Another key area where China holds leverage over the U.S. and other rivals in is its virtual monopoly of rare earth minerals used in a wide range of sophisticated electronics, from mobile devices to smart bombs.
According to The Wall Street Journal, China, which controls 95% of the world’s current production of rare earth minerals, is building strategic reserves of the resources.
If China cuts off access to these metals “it would be a devastating blow,” said Faber.
Mutually Assured Destruction, on an Economic Scale
However, Faber believes China’s sway over the U.S. has been somewhat overblown, saying “they have influence, but it’s limited.”
The fact the U.S. is on the hook for as much as it is with China isn’t necessarily a positive for the Asian giant.
As Freeman notes, the old axiom still stands: “If I owe you $1, I have a problem, but if I owe you $1 trillion, you have the problem,” said Freeman.

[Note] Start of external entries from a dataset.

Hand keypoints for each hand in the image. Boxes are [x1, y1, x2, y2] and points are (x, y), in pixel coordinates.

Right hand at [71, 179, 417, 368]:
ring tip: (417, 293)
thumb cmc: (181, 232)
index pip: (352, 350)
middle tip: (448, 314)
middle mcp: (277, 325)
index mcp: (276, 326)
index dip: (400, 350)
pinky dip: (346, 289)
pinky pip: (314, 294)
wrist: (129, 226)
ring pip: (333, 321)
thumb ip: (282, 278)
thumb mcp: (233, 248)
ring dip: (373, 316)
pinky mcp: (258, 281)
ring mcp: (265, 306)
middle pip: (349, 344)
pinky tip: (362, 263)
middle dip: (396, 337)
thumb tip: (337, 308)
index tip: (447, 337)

For starters, the Chinese need to make sure the U.S. protects its investment in Treasuries while still maintaining its recovery from the financial crisis that sent Western economies into a tailspin.

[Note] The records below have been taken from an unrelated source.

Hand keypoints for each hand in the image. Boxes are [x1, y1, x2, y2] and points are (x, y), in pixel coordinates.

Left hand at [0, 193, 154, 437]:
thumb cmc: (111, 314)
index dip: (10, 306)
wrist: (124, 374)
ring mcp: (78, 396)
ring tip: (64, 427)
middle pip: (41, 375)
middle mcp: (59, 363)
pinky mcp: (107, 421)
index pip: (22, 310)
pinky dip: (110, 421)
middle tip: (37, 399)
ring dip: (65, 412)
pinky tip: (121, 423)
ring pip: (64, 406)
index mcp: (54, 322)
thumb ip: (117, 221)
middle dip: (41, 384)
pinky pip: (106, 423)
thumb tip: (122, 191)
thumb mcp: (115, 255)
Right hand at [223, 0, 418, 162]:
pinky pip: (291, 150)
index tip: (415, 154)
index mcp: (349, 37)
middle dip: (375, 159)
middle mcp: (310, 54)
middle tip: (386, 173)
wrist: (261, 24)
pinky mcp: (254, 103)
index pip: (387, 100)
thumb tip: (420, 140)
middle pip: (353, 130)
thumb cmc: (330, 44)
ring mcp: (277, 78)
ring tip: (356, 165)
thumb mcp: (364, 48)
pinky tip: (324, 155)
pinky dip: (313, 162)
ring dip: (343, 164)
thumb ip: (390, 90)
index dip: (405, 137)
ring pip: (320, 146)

“The Chinese are scared to death that Bernanke or others through QE2 are going to destroy the value of their assets, which are mostly denominated in dollars,” said Freeman.
But that argument often looks hypocritical from China, which has prevented its yuan from rising as quickly as currencies in Southeast Asia or Latin American. China’s currency policies have been a huge boon to its economy, making its goods cheaper overseas than those sold by its rivals. U.S. officials and lawmakers have frequently pressed China to allow its currency to freely float.

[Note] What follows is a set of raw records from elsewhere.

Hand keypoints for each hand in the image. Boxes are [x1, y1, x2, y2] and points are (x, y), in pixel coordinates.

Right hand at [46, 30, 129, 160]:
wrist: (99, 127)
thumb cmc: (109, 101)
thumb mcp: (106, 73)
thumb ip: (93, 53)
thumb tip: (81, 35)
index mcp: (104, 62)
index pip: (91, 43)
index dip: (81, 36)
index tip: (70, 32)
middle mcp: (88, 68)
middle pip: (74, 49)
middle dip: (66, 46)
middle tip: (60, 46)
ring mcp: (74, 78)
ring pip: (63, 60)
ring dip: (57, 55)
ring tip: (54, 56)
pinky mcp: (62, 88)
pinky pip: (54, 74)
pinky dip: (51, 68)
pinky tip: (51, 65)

At the same time, it’s often overlooked how much China still relies on the U.S. to buy its goods. In 2010, America was China’s top export destination, with the U.S. deficit with China reaching $273.1 billion.
The economic relationship between China and the U.S. is often compared with the Cold War theory of Mutually Assured Destruction. Just as the Soviet Union then knew it had the capability to wipe out much of the U.S. in a nuclear attack, it was also assured of the fact the U.S. could do the same.
“Could China threaten to dump its U.S. Treasurys and cause a super spike in interest rates that would sink the U.S. economy?” said Rickards. “Yes, but if they did, they would incur enormous losses in their own position.”
Of course, the U.S. has a number of defense mechanisms that could prevent the situation from ever getting to that point.
Rickards points to the International Emergency Economics Power Act, a little-known law that gives the president the power to seize accounts and freeze assets by executive order (without the consent of Congress) for national security reasons.
If it became known China was dumping U.S. Treasuries, IEEPA, which has been used countless times in the past, could be implemented to freeze the assets and prevent the sales, Rickards said.
Debt Woes Support Calls for Fiscal Reform
Fears about China displacing the U.S. as the world’s economic superpower are nothing new. After all, there were similar concerns about the strength of Middle Eastern countries during oil crises in the 1970s and some jitters about Japan’s growth during the 1980s.
“Somehow the United States always comes out on top,” said Rickards. “That’s partly because the world is on a dollar system and we control that system… We have ways of stacking the game to make sure we come out the biggest winners.”
Still, the reliance on China as the U.S.’s personal banker stretches to historical levels.
According to Richard Sylla, a financial historian at NYU, “not since the early days of the country” when France helped fund the American Revolution and the Dutch helped finance that debt repayment has one country held such a dominant position over U.S. debt.
The concern in some corners about the leverage China could hold over America only supplements the argument for the U.S. to get its fiscal house in order, a process that recent protests in Wisconsin suggest will be a tall order.
“People may not like dealing with the fact entitlements are out of control, but that’s really what we have to [reform], particularly if we are worried about the Chinese as our bankers,” said Freeman.